We had a good talk that morning and subsequent mornings about the fluid sexuality of thirteen year old boys, about the many resources available to families through PFLAG, etc, about the challenges of being a gay teenager... I was impressed with her knowledge beforehand and with the extent to which she went to inform herself. She had done Internet searches, called social workers and visited a gay coffee shop. She had even joined a gay chat room and corresponded with a gay man across the country, starting the conversation with, "I'm probably not what you are looking for but I have a few questions."

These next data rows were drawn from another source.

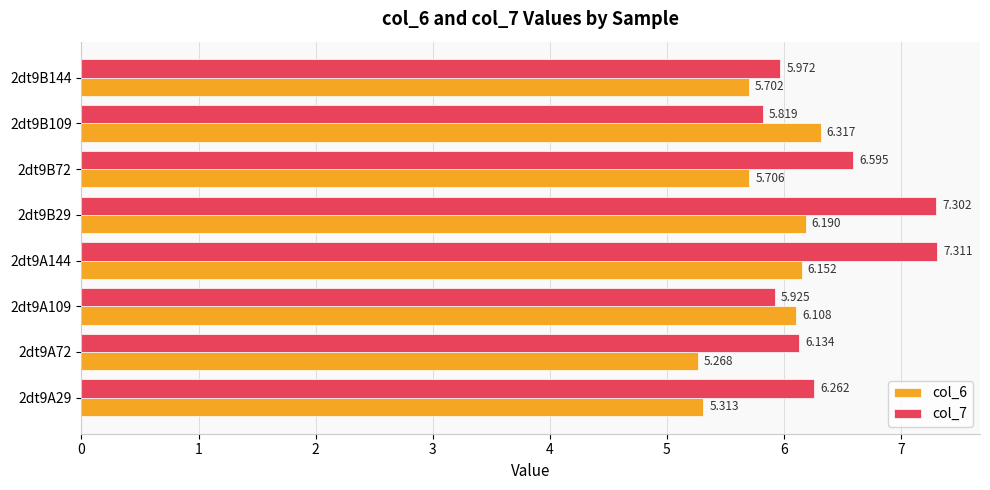

Is the value of col_7 at 2dt9A72 greater than the value of col_6 at 2dt9B29?

No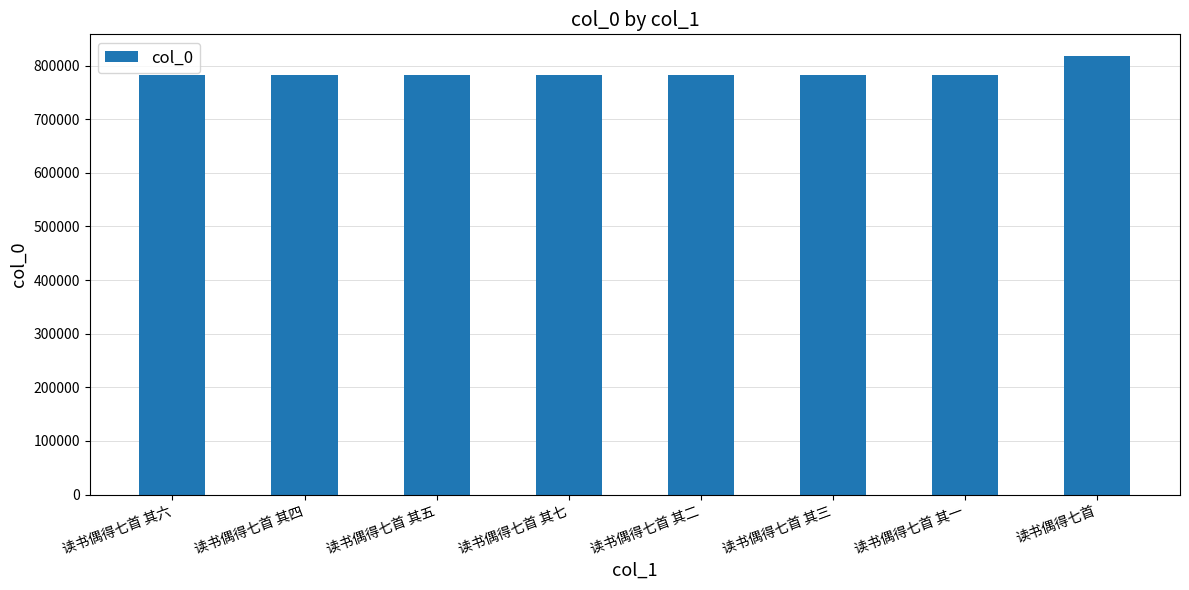

What is the sum of the values at 读书偶得七首 and 读书偶得七首 其四?

1599819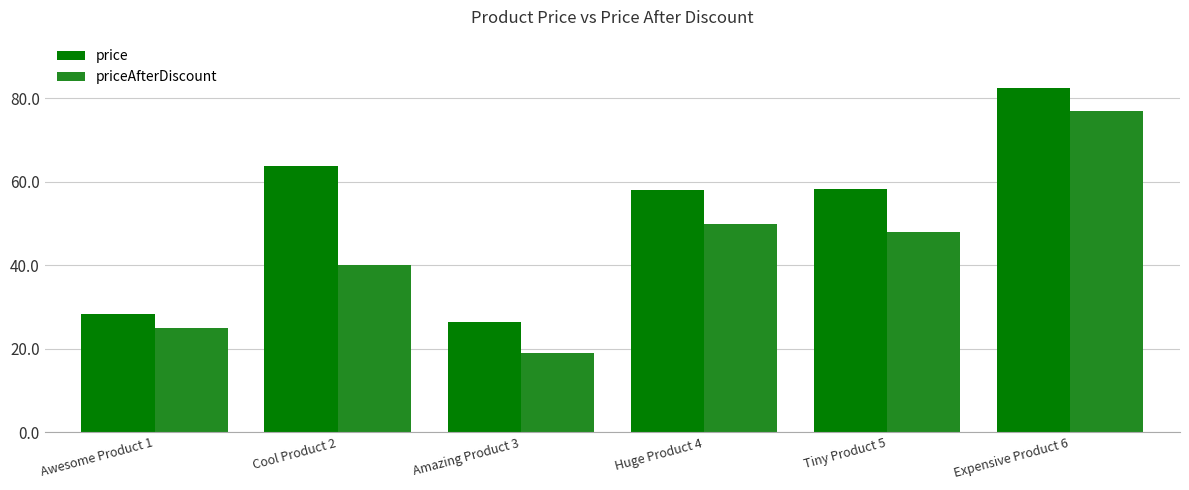

True or false: price has a value of 58.1 at Huge Product 4.

True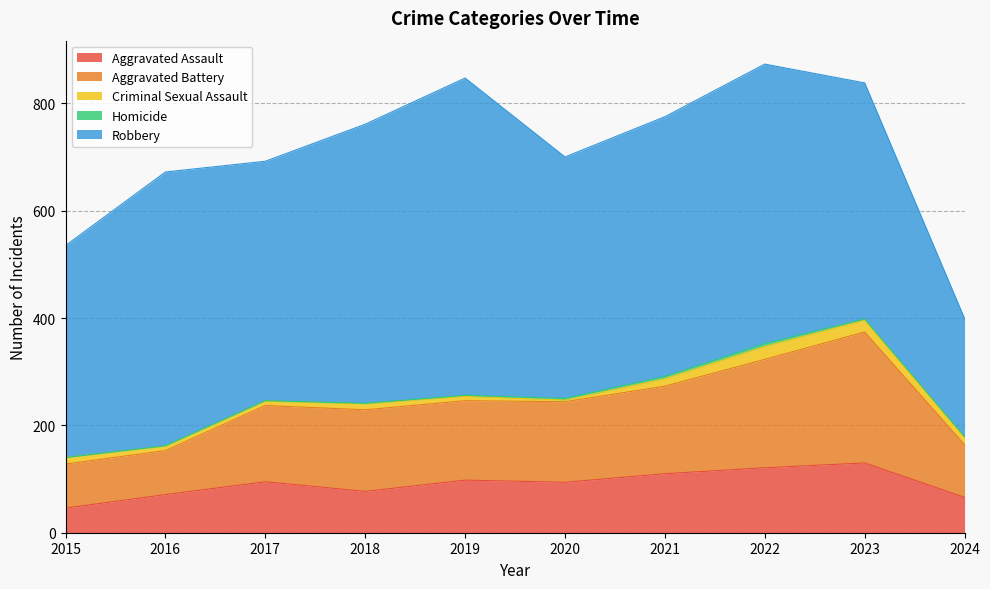

The Homicide series shows 7 at 2021. True or false?

False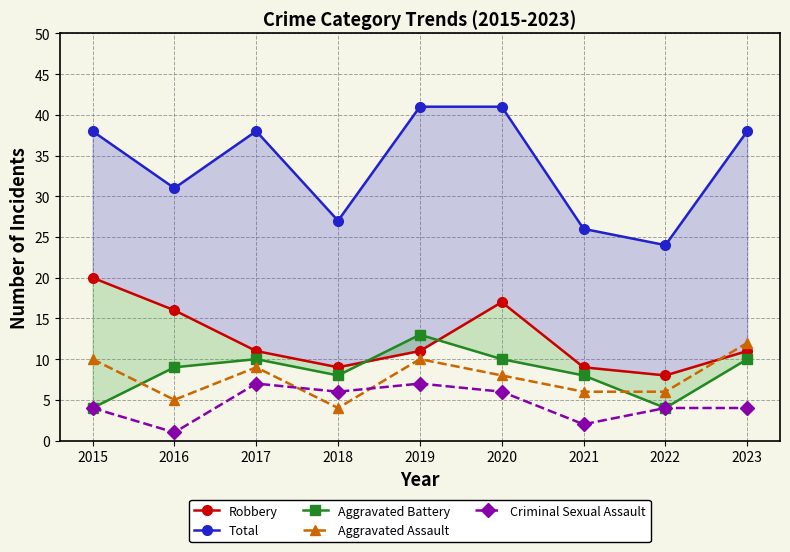

Between 2020 and 2021, which series saw the biggest shift?

Total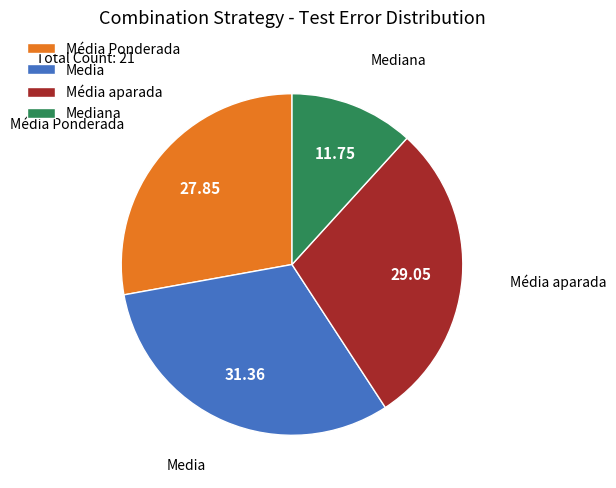

What is the smallest slice in the pie chart?

Mediana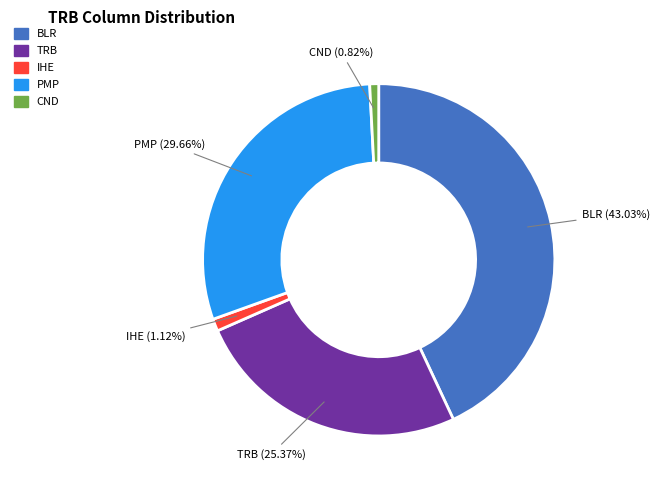

How many slices are in this pie chart?

5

Barbara's greatest concern was that, if Steven was gay, that he love himself, be comfortable with himself and know that he was loved. Her openness and acceptance floored me. I last saw her and her family when she invited me and John to a family dinner before we moved out of town two years later. She said that it was a goodbye dinner for us, but confessed that she also wanted to show Steven and her other children what a happy, "normal" gay couple looked like. When we left I told her that Steven and the others were lucky to have such a mother.
Several years have passed. I have since been told that Barbara had been accused of physically abusing Steven. That she confessed to hitting him on repeated occasions and had sought therapy.
I have often wondered what happened. I still wonder which mother Steven will remember.